Mr. Clifton may have an arbitrage here, but I suspect not for long. If rent-seeking, regulatory capture and DWL reduce competition, it’s already priced in the market and alphas will be zero to negative after expenses and management fees.
vince
Feb 10 2022 at 8:08pm
Another way is to get money out of politics.
HAHAHAHAHAHAHA ….
HAHAHAHAHAHAHA…..
Pierre Lemieux
Feb 11 2022 at 12:08am
If I read your Sanda Claus ho-ho-ho correctly, you are wrong. People without money will continue to battle for money in the government. And just at other countries where it is forbidden for an individual to spend his own money to defend his opinions in an election. If you are an economist or an economist-to-be, read de Jasay’s The State to have an idea of that. If you are not an economist, Jouvenel’s On Power is a distant second. (My Econlib reviews linked here are only a enticement to read the real books.)
vince
Feb 11 2022 at 3:29am
If you read my laugh to mean that getting money out of politics will never happen, then you read it correctly. But we could lessen the sting. Here’s a start:
https://billmoyers.com/2014/11/21/8-ways-get-money-politics/
Pierre Lemieux
Feb 11 2022 at 11:13am
Vince: I would challenge the post you linked to on many levels. It is not true that “wealthy donors are now able to drown out your voice,” for two reasons: (1) there is statistical evidence that money exerts little influence on elections (and many anecdotal examples: Mitt Romney is only one); (2) “your” voice is completely drowned anyway because no individual has a decisive vote. Moreover, giving to multiple government bureaus the power to limit expression is a way to limit political competition (à la de Jasay) not to favor it. Perhaps the major point: There is no electoral gadget that can change a totalitarian democracy into a liberal democracy: see my recent TIR article, “The Impossibility of Populism.”
Jose Pablo
Feb 15 2022 at 3:01pm
“big money is distorting our politics.”
That’s a sentence always intended to end a debate but that can only start one. Actually it should be read:
a) My political position is the only one that make sense and so in a world of “non distorted politics” should always win
b) My political position and the position I assume “big money” has differ substantially.
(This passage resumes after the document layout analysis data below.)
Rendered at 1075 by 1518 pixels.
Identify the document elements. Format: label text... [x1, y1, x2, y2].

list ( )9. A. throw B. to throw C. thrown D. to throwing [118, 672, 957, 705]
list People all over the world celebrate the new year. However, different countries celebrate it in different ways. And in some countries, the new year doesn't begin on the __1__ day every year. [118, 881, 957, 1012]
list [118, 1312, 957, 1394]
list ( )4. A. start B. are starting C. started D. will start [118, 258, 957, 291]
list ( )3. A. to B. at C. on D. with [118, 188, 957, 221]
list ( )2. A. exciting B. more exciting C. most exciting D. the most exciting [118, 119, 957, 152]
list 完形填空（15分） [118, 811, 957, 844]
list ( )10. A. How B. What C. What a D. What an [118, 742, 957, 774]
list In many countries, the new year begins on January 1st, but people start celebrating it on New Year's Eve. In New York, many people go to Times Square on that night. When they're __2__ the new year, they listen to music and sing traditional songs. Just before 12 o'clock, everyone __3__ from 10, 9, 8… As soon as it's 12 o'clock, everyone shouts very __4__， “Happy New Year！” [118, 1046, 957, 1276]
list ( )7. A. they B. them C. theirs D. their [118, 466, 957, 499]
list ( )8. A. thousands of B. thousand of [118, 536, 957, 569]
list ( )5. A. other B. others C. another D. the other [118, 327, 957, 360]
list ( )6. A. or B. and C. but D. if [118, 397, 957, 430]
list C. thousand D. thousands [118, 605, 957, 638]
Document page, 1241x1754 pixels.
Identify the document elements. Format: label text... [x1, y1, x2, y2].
The risk or a) and/or b) being wrong is significant.
But, in any case, the first question to be asked is how is big money distorting our politics? Potential answer: because the party supported by “big money” will win the election.
In the 2020 cycle “big money” contributions (the top 100 donors in particular) went to the two main parties in a 44/55 split (democrats / republicans) … and the democrats won. In the 2016 cycle the split was 49/50 and the Republicans won …
https://www.opensecrets.org/elections-overview/biggest-donors?cycle=2016&view=fc
It seems (not trying to reach conclusions out of a sample of 2) that most of the “big money” contributions just wash out each other, being evenly distributed among parties. And if not totally balanced, the party getting more donations is, very likely, the one losing the elections … which, could make sense since you tend to spend more when being behind in the polls.
“big money is distorting our politics.” raise much more questions than answers.
You can even say that “big money” ALLOWS politics. Not clear to me what “politics” is but sure it needs money to “happen” (for parties to have internal organizations, for parties to build “knowledge” on topics, to reach to constituencies …) and part of this money is provided by “big money”.
vince
Feb 11 2022 at 2:42pm
This brings us back to the thorny Citizens United question. Money talks, but is money speech?